Characterizing Antibodies Targeting Antisense Oligonucleotide Phosphorothioate and 2'-O-Methoxyethyl Modifications for Intracellular Trafficking and Biodistribution Studies.

The efficacy of nucleic acid therapeutics (NATs) such as antisense oligonucleotides (ASOs) and small interfering RNAs relies on multiple stages of extra- and intracellular trafficking. Assessing uptake and efficacy often relies on fluorescent tagging of the NAT for imaging, although the exogenous tag undoubtedly influences the kinetics of intracellular transport and does not represent the compound used clinically. Therefore, better methods to assess the cellular and tissue distribution of NATs are needed. Here, we have validated new panels of antibody reagents that target clinically relevant nucleic acid modifications for visualizing ASOs both in vitro and in vivo.
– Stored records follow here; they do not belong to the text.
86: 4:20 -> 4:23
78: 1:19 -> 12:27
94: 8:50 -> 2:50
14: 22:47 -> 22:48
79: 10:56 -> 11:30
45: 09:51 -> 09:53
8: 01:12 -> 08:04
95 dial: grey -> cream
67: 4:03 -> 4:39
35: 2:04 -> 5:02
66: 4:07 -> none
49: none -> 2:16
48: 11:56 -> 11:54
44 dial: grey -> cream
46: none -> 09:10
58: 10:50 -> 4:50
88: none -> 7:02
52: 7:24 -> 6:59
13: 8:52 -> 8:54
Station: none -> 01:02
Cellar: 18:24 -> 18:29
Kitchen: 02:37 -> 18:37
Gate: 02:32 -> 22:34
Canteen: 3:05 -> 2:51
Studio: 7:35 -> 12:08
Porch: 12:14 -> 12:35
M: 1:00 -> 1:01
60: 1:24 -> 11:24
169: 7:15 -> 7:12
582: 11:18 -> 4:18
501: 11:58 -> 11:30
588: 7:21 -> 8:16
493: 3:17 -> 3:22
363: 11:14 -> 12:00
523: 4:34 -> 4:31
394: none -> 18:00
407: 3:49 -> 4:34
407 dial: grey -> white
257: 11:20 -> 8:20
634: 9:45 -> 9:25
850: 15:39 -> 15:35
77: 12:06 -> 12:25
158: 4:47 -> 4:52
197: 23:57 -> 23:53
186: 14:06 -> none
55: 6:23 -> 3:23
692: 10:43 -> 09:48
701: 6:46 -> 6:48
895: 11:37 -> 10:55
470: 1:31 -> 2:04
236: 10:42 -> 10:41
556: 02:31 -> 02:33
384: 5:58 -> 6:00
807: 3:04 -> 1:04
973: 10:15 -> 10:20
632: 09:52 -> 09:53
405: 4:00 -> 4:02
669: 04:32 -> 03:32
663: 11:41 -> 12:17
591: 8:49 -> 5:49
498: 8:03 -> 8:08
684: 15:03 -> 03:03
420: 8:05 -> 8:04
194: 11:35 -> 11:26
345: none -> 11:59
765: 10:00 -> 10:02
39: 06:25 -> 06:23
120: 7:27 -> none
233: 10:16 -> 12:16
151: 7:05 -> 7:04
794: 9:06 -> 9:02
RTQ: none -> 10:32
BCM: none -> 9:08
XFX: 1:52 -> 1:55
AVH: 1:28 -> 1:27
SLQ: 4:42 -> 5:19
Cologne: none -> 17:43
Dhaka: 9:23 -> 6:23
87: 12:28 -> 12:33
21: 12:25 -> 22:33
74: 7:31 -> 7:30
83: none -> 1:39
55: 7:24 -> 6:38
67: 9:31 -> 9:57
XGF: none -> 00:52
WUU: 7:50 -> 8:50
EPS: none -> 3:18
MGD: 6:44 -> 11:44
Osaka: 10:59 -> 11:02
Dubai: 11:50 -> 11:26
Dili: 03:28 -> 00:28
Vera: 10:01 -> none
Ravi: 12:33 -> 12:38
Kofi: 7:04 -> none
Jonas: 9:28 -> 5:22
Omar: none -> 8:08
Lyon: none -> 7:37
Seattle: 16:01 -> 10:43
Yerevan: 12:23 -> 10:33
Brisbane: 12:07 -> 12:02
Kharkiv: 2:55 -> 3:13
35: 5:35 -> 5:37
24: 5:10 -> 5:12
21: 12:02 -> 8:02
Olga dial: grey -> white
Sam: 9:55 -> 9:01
Using the ModDetect™ library of antibodies, we have tested ASOs in vitro for intracellular localization by immunocytochemistry and for biodistribution in mouse tissues by immunohistochemistry. Antibodies specific for the commonly used phosphorothioate (PS) or 2'-O-methoxyethyl (2'-MOE) modifications successfully detected gapmer ASOs, facilitating colocalization studies with endosomal markers in 2D and 3D cell models. In addition, we assessed colocalization of anti-PS signals with fluorescently tagged ASOs. Our data demonstrate the utility of these reagents for the NAT field, where modified nucleic acids can be detected irrespective of the nucleotide sequence, rendering the system amenable for multiple clinical and preclinical workflows and quantitative immunoassays.